== EXCERPTED RECORDS ==

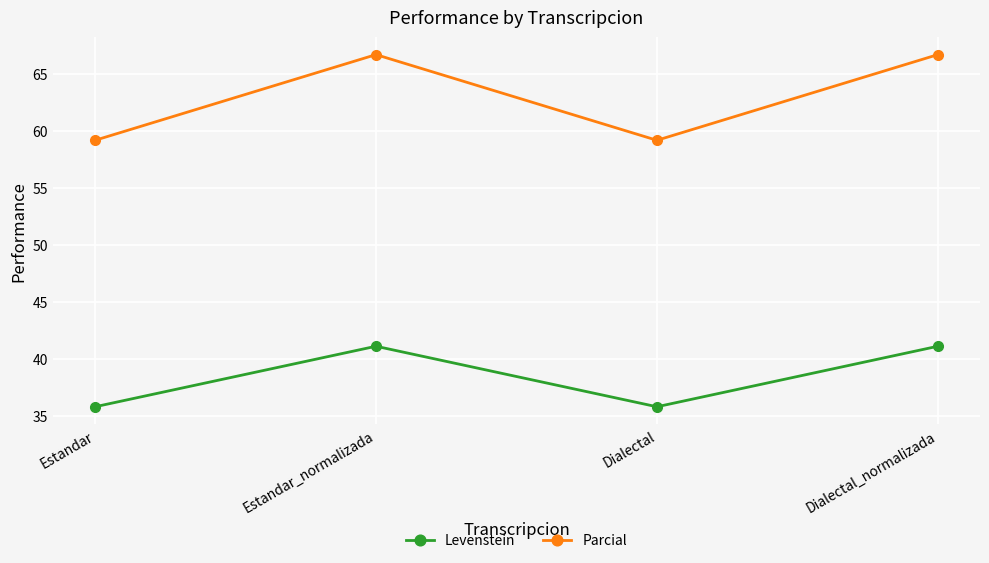

Read the Levenstein value at Estandar.

35.8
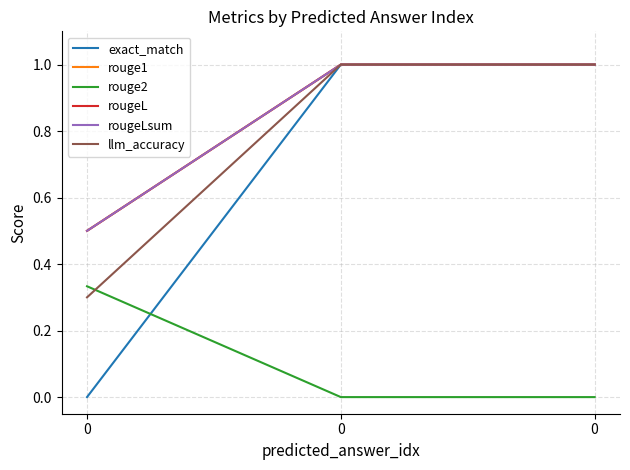

Reading left to right, transcribe all the data shown in this chart.

exact_match: 0.0	1.0	1.0
rouge1: 0.5	1.0	1.0
rouge2: 0.3	0.0	0.0
rougeL: 0.5	1.0	1.0
rougeLsum: 0.5	1.0	1.0
llm_accuracy: 0.3	1.0	1.0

== WORK TASK ==
Please pull out everything from the line containing "Reading left to" down to the end of the records, and copy those lines exactly.

== ANSWER FOR THE TASK ==
Reading left to right, transcribe all the data shown in this chart.

exact_match: 0.0	1.0	1.0
rouge1: 0.5	1.0	1.0
rouge2: 0.3	0.0	0.0
rougeL: 0.5	1.0	1.0
rougeLsum: 0.5	1.0	1.0
llm_accuracy: 0.3	1.0	1.0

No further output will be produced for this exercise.